Bush agrees to ask for financial bailout funds

January 12, 2009 10:46:50 AM PST
President-elect Barack Obama asked President George W. Bush on Monday to seek another $350 billion to bail out the financial sector so that Obama can have the money at his disposal promptly after taking office.

Bush agreed to notify Congress, the White House said. Congress has 15 days to reject the request, but efforts were afoot to have the money available for Obama much sooner.

The request would give Obama, who takes office Jan. 20, not only the opportunity to get quick access to the money, but also to change the program's goals and conditions. The Bush administration's handling of the first $350 billion has come under widespread criticism in Congress and from watchdog organizations.

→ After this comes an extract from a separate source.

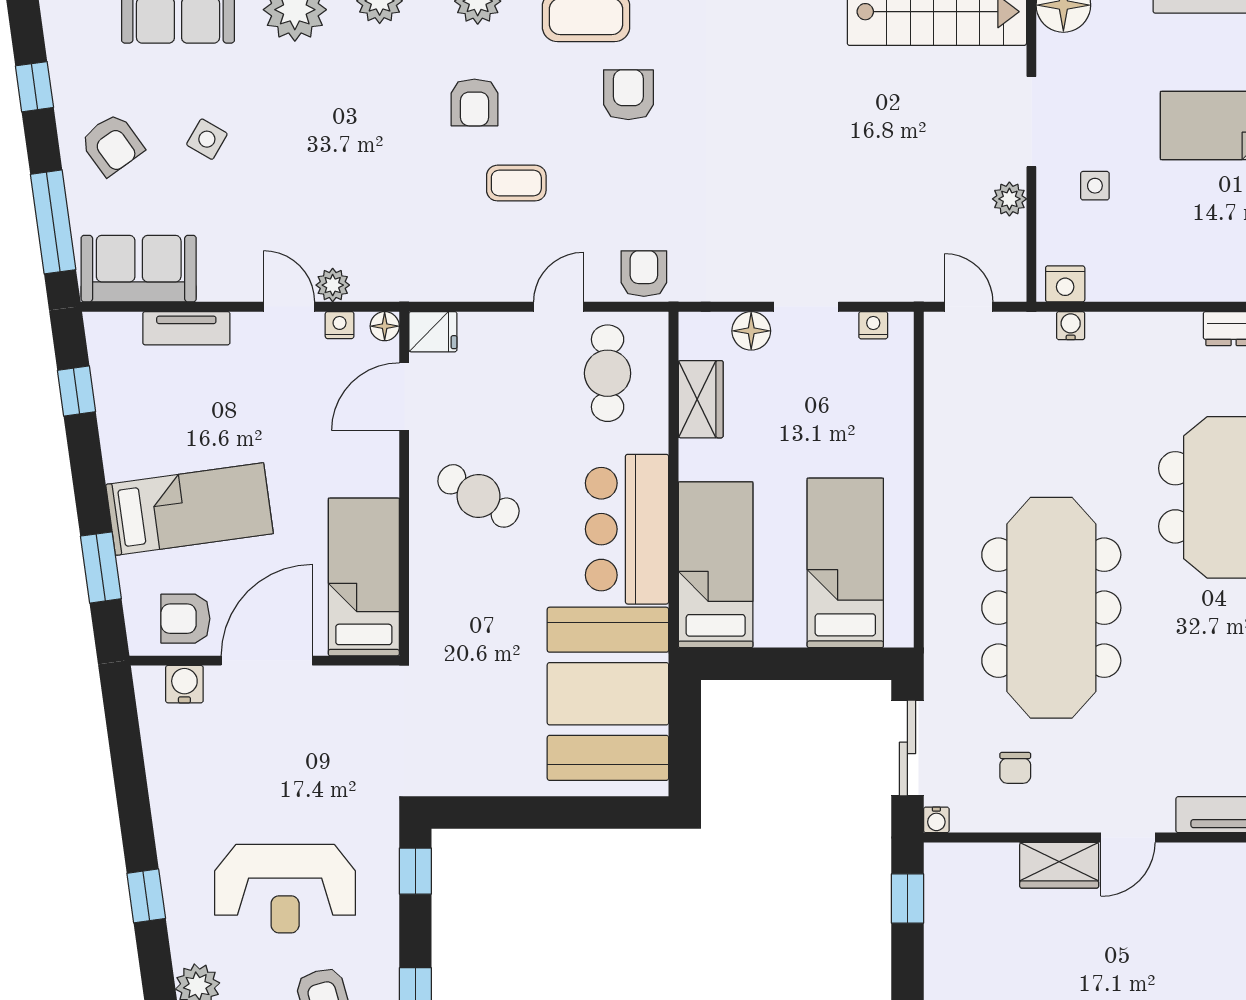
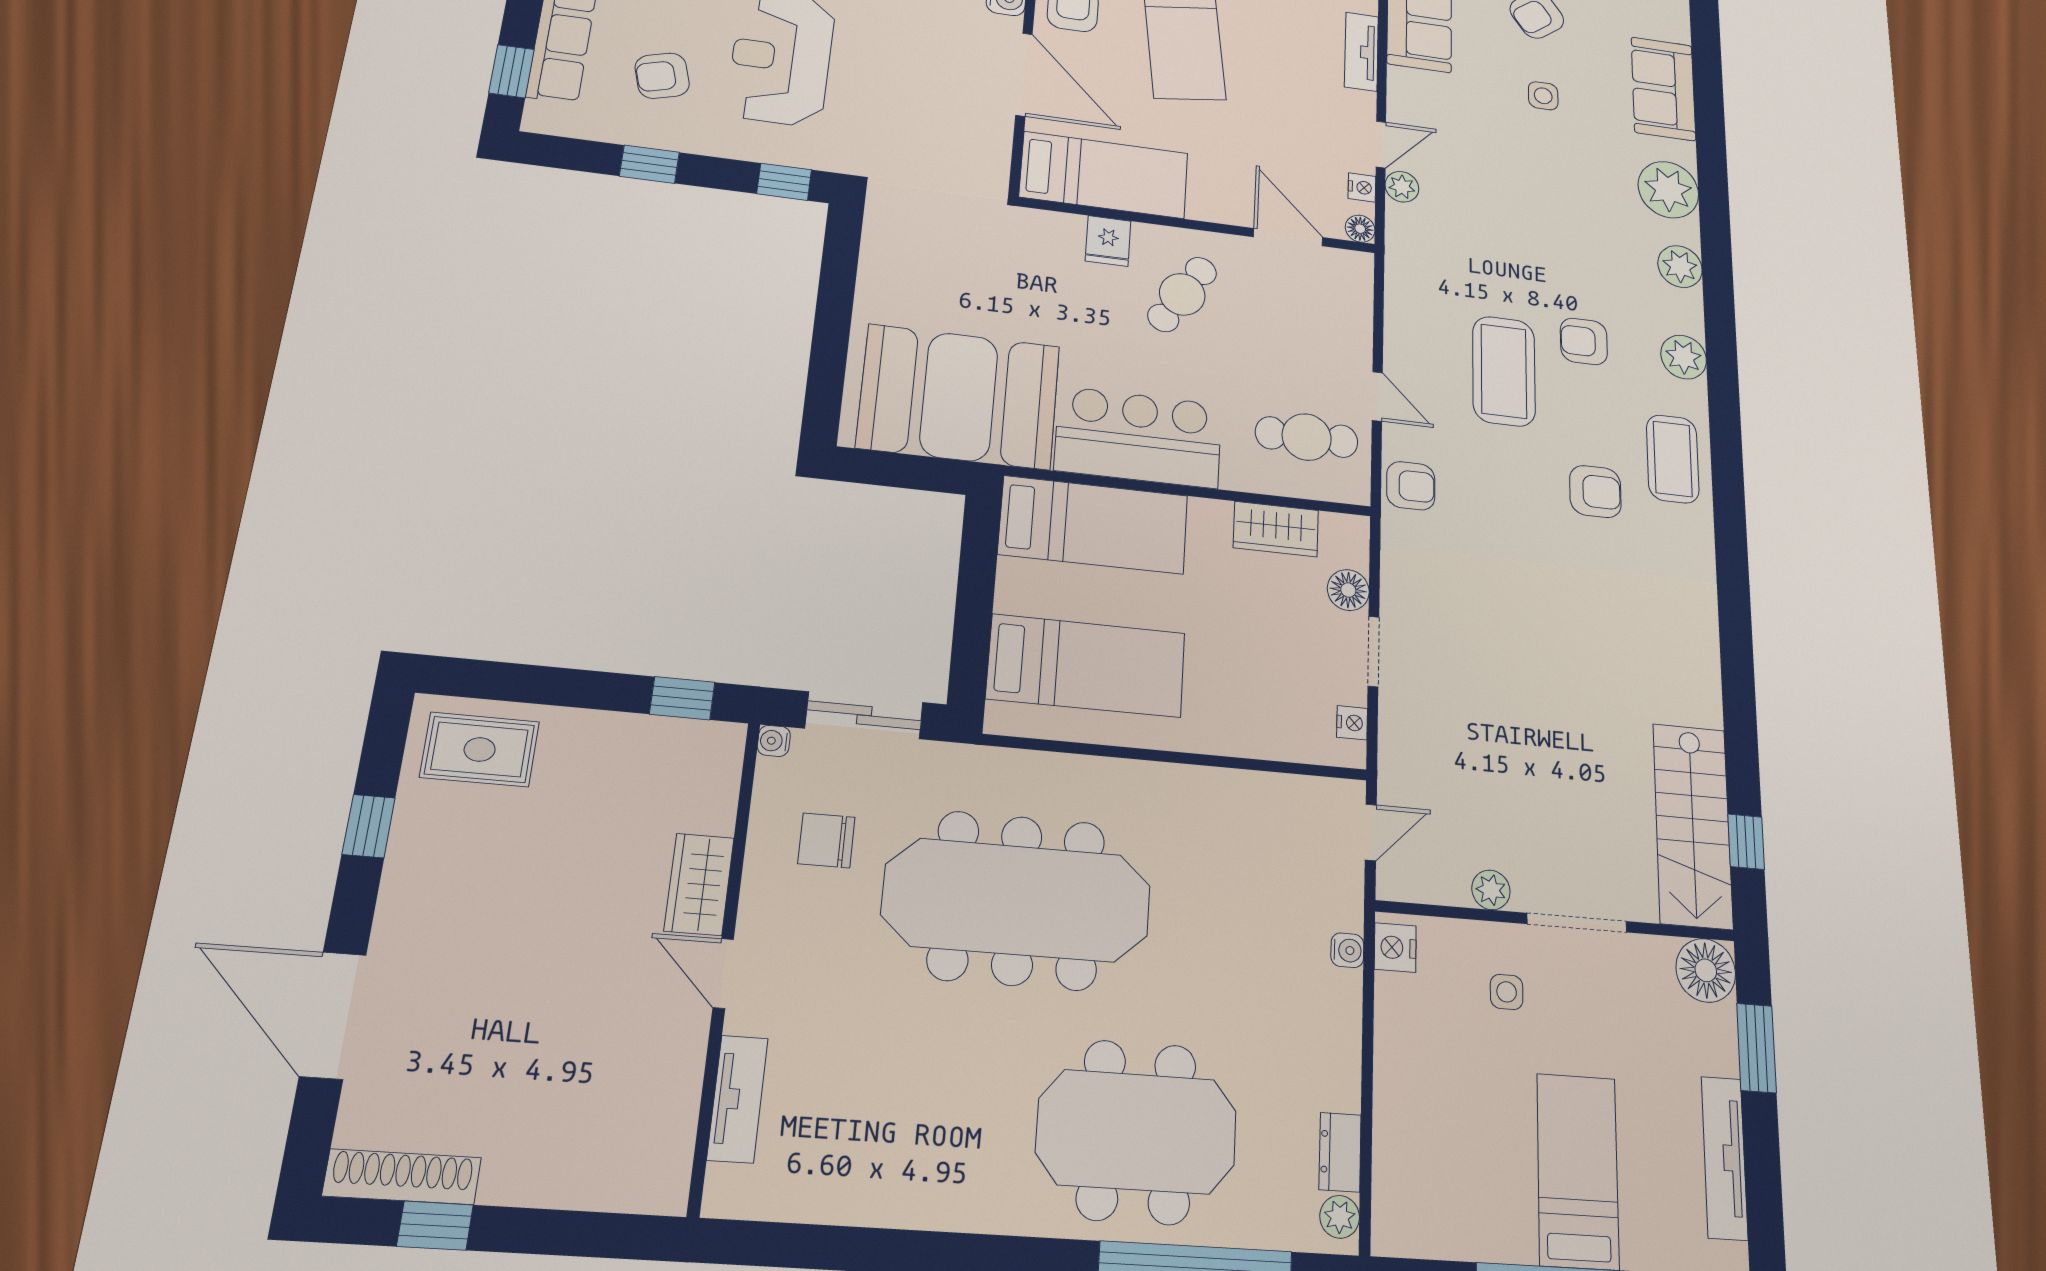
side table: (207, 139) -> (1543, 96), turned -30
coffee table: (516, 183) -> (1504, 371), width x1.86, depth x1.72
fridge: (433, 332) -> (1108, 241), moved
chair: (1015, 768) -> (826, 840), width x1.37, depth x1.37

Obama and his economic team have signaled that he was eager to use the money to help reduce the number of mortgage foreclosures and that he wanted to place greater restrictions on institutions that receive the funds. The move comes as Democrats in the House of Representatives prepare to act on legislation that has some of the same aims.

Earlier Monday, Bush told reporters that he would not request the money form Congress unless Obama "specifically asked me to make it." About two hours later, White House press secretary Dana Perino said that Obama had indeed asked Bush to submit the request.

Bush's assertion that the decision to tap the money rests with Obama was an acknowledgment of what has been an extraordinary ceding of power to the incoming administration. In fact, when it comes to the economy, Bush in recent weeks has let Obama be the driving force behind most recovery efforts.

A vote in Congress is likely soon, possibly this week, several senators predicted after a briefing from Obama economic adviser Larry Summers on the Wall Street bailout, as well as on Obama's separate plan for roughly $800 billion in spending and tax breaks to spur the economy.

"I feel better this morning, and I am told the Obama team will be giving us these specifics" on precisely how the additional money would be disbursed, Senate Banking Committee Chairman Christopher Dodd, D-Conn., said Monday, after talks with Summers.

Though Bush would request the additional money for the Troubled Asset Relief Program, the incoming Obama administration would sell the plan by laying out a series of changes in how the program is run.

Obama's nominee for Treasury secretary, Timothy Geithner, has been working to redefine the program and to impose more conditions on how the money is used.

"Larry Summers made a very strong argument for why it's important and critical for the overall recovery," said Sen. John Kerry, D-Mass. "And I think that's an argument that most senators understand."

Summers sought to win over Senate Democrats even as the GOP leader of the House, John Boehner of Ohio, warned that any effort to release the additional money would be a tough sell.

At his news conference, Bush defended the financial industry bailout, a massive government intervention that has drawn criticism from Republicans as an intrusion into the financial markets and from Democrats who complain the money has not helped stabilize or reduce mortgage foreclosures.

"I readily concede I chucked aside some of my free market principles when I was told by chief economic advisers that the situation we were facing could be worse than the Great Depression," Bush said.

He credited the program for improving the lending landscape.

"Credit spreads are beginning to shrink," he said. "Lending is just beginning to pick up."

Congress approved the program in October, authorizing $700 billion to assist the financial industry. The Bush administration has already committed the first $350 billion, using it to inject capital into banks and to bail out ailing major companies considered too big to fail without further damage to the economy. Money from the program has gone to insurance giant American International Group Inc. and automakers General Motors Corp. and Chrysler LLC.

Lawmakers from both parties have criticized the administration's handling of the fund, in part because the financial institutions that have received the unconditional sums of money have done little to account for it.

Treasury Secretary Henry Paulson originally promised the money would be used to buy up toxic mortgage-related securities whose falling values have clogged credit markets and brought many financial institutions to the brink of failure.

A request to Congress would force a vote within days on whether to block the funding, but the deck is stacked in favor of Bush and Obama winning release of the remaining $350 billion. Congress can pass a resolution disapproving the request, but the White House could veto the resolution; then, just one-third of either chamber would be needed to uphold the veto and win release of the money.

"The (incoming) administration ... is going to fundamentally alter how this is being managed," Dodd said. "The concept is still very sound and solid and it is needed. But it's not going to pass around here unless there's a strong commitment to foreclosure mitigation."

"These assurances have to be forthcoming, if they're not, we're going to have trouble passing this," he said Monday on CBS's "The Early Show."